DEMOKRATIE Eine Lobbyismus-Studie der Otto Brenner Stiftung berührt die Frage nach der Zukunft unserer demokratischen und wirtschaftlichen Ordnung. Von Warnfried Dettling

WARNFRIED DETTLING ist freier Autor in Berlin und am Bodensee

Es sind gerade einmal gut 20 Jahre vergangen, da haben viele nach dem Zusammenbruch des Kommunismus den Triumph von Demokratie und Marktwirtschaft gefeiert und mit Francis Fukuyama das „Ende der Geschichte“ ausgerufen. Inzwischen drängt sich eine andere Bilanz auf: Gesiegt hat nicht die Marktwirtschaft, sondern ein entfesselter Kapitalismus, der den Primat der Politik unterläuft und die Demokratie gefährdet. Und so fängt die ganze Geschichte, wie man Freiheit und Demokratie, soziale Gerechtigkeit und Fortschritt für alle sichern kann, wieder von vorne an. Die „Soziale Marktwirtschaft“, die Deutschland und Europa rund 50 Jahre lang mit guten Gründen als Antwort auf solche Fragen gegeben haben, kann man heute nicht mehr so ohne Weiteres beschwören, ohne sich dem Vorwurf des Zynismus auszusetzen.

Die vorliegende Denkschrift der Otto Brenner Stiftung über den Lobbyismus, seine Gefahren und Grenzen, verfasst von den Sozialwissenschaftlern Andreas Kolbe, Herbert Hönigsberger und Sven Osterberg, offenbart erst in diesem größeren Zusammenhang ihre Verdienste, aber auch ihre Grenzen.
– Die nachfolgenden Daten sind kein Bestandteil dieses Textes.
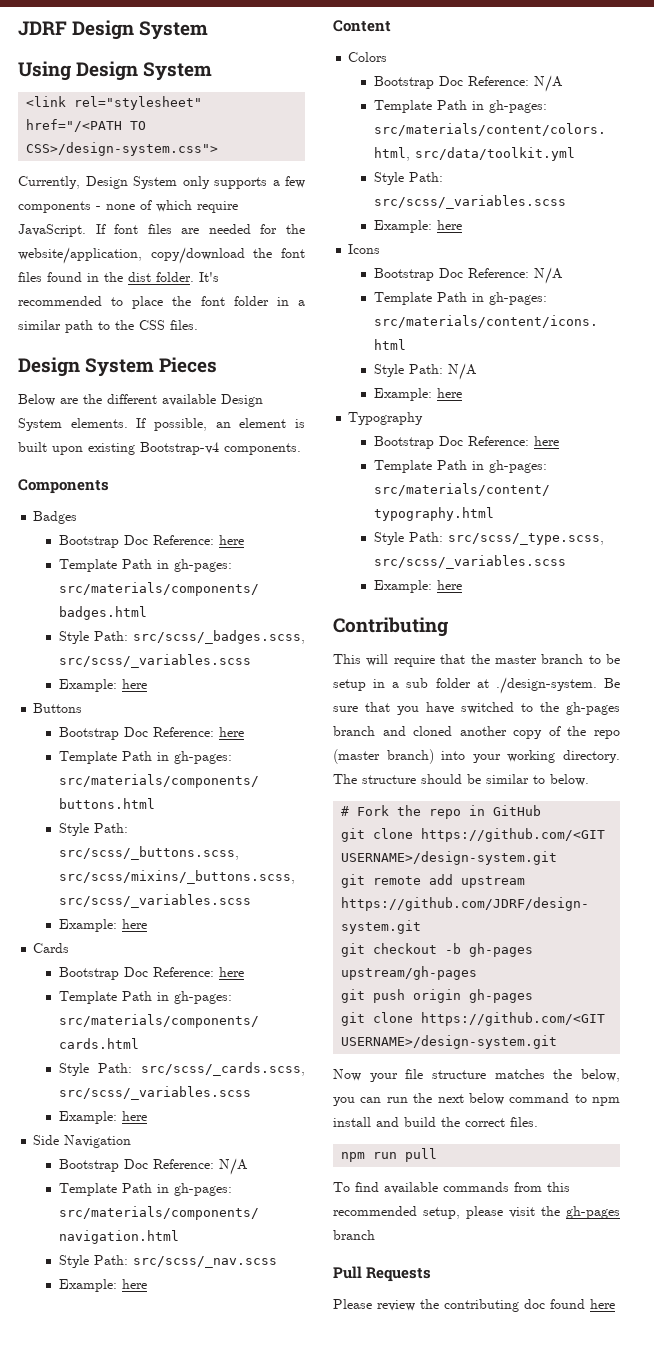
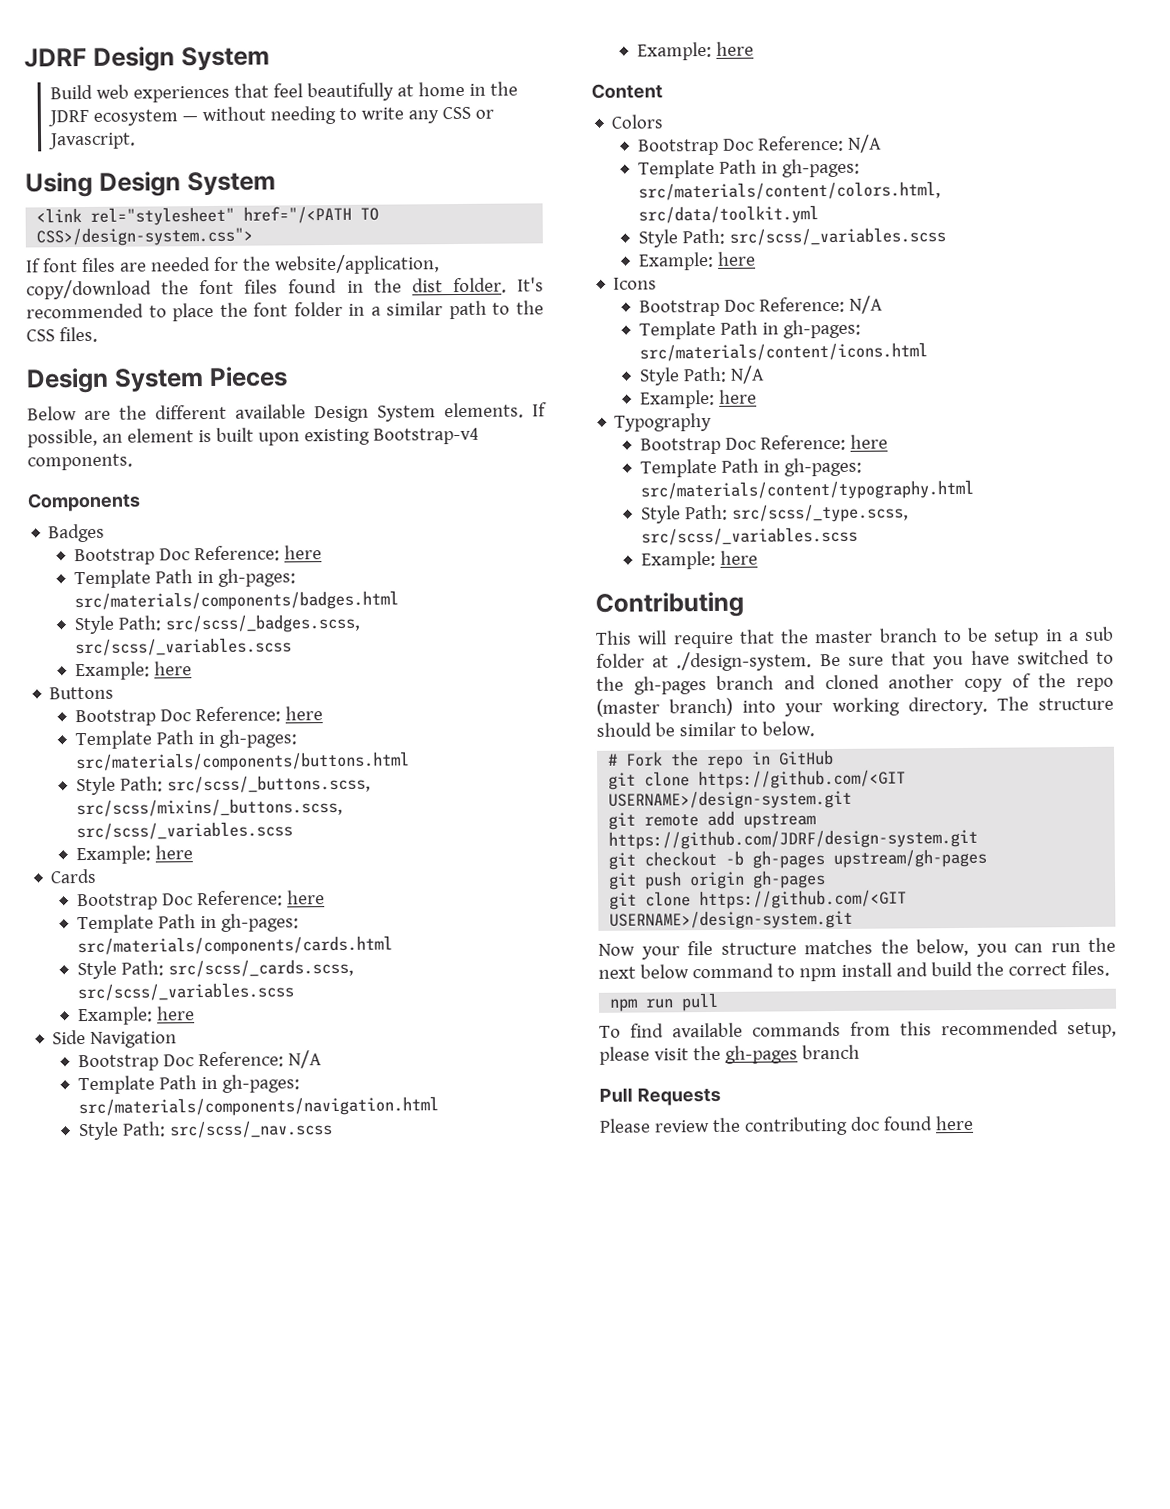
(209, 30) none -> [49,81,518,103] [47,105,494,127] [47,132,136,150] // Build web experiences that feel beautifully at home in the JDRF ecosystem — without needing to write any CSS or Javascript.
[18,176,305,189] [18,200,238,213] [18,224,86,237] Currently, Design System only supports a few components - none of which require JavaScript. -> (254, 236) none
Die Autoren greifen ein zentrales Problem der real existierenden Demokratien heraus, machen konkrete Vorschläge, wie man diesem Problem zu Leibe rücken könnte. Diese Vorschläge gehören zum Besten, was man bisher dazu gelesen hat – auch wenn sie nicht hinreichend thematisieren, dass der wachsende und undurchsichtige Einfluss der Lobby nur eine der vielen Entwicklungen markiert, die insgesamt eine Korrosion der Demokratie bewirken: eine Art Schwindsucht und Erschöpfungszustand, die von innen kommen. Das ist ja der doppelte Unterschied zu früheren Zeiten, als etwa der Staatsrechtler Theodor Eschenburg schon in den 1950er Jahren die Frage nach der „Herrschaft der Verbände“ aufwarf: Zum einen hat sich das konkrete Problem des Lobbyeinflusses auf Parlament und Regierung nicht nur, aber vor allem bei den finanzstarken Interessen massiv verschärft. Doch selbst wenn diese Interessen mit den hier gemachten Vorschlägen an die demokratische Leine gelegt würden, wäre damit noch keine Entwarnung gegeben, was die Zukunft der Demokratie in einem anspruchsvollen Sinne betrifft. Es sind neue und andere Entwicklungen hinzugekommen wie etwa die Globalisierung und die Eurokrise, die Boulevardisierung und die Ökonomisierung der Politik, die einen Strukturwandel hin zu weniger Demokratie beschleunigen. Man kann freilich in einer Studie nicht alles auf einmal machen, und so bleibt es das Verdienst der Otto Brenner Stiftung und der Autoren, dass sie mit allem Nachdruck den Finger auf eine schwärende Wunde der zeitgenössischen Demokratie gelegt haben.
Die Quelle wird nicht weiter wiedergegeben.